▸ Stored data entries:

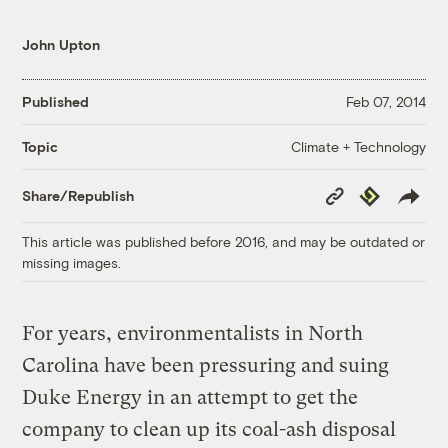
John Upton
Published
Feb 07, 2014
Climate + Technology
Topic
Copy
Republish
Share/Republish
Link
This article was published before 2016, and may be outdated or
missing images.
For years, environmentalists in North
Carolina have been pressuring and suing
Duke Energy in an attempt to get the
company to clean up its coal-ash disposal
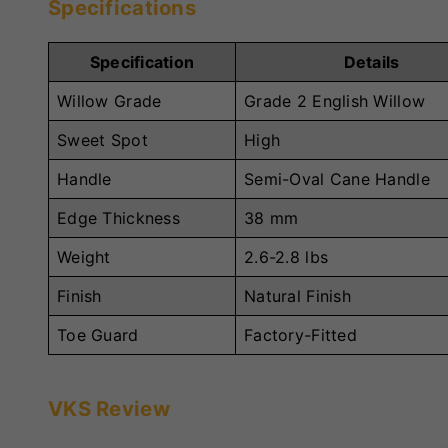
Specifications
Specification
Details
Willow Grade
Grade 2 English Willow
Sweet Spot
High
Handle
Semi-Oval Cane Handle
Edge Thickness
38 mm
Weight
2.6-2.8 lbs
Finish
Natural Finish
Toe Guard
Factory-Fitted
VKS Review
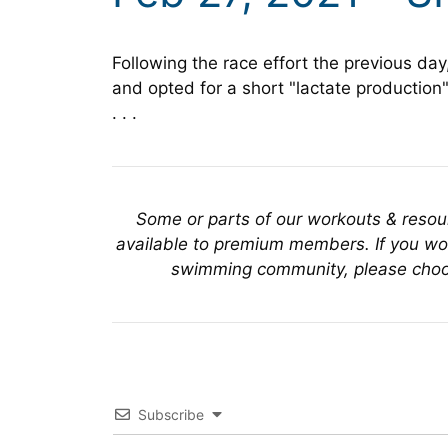
Following the race effort the previous day
and opted for a short "lactate production"
. . .
Some or parts of our workouts & reso
available to premium members. If you wou
swimming community, please choo
Subscribe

▸ What is needed:
Write the entries above out again exactly, omitting each image.

▸ Written response:
John Upton
Published
Feb 07, 2014
Climate + Technology
Topic
Copy
Republish
Share/Republish
Link
This article was published before 2016, and may be outdated or
missing images.
For years, environmentalists in North
Carolina have been pressuring and suing
Duke Energy in an attempt to get the
company to clean up its coal-ash disposal
Specifications
Specification
Details
Willow Grade
Grade 2 English Willow
Sweet Spot
High
Handle
Semi-Oval Cane Handle
Edge Thickness
38 mm
Weight
2.6-2.8 lbs
Finish
Natural Finish
Toe Guard
Factory-Fitted
VKS Review
Following the race effort the previous day
and opted for a short "lactate production"
. . .
Some or parts of our workouts & reso
available to premium members. If you wou
swimming community, please choo
Subscribe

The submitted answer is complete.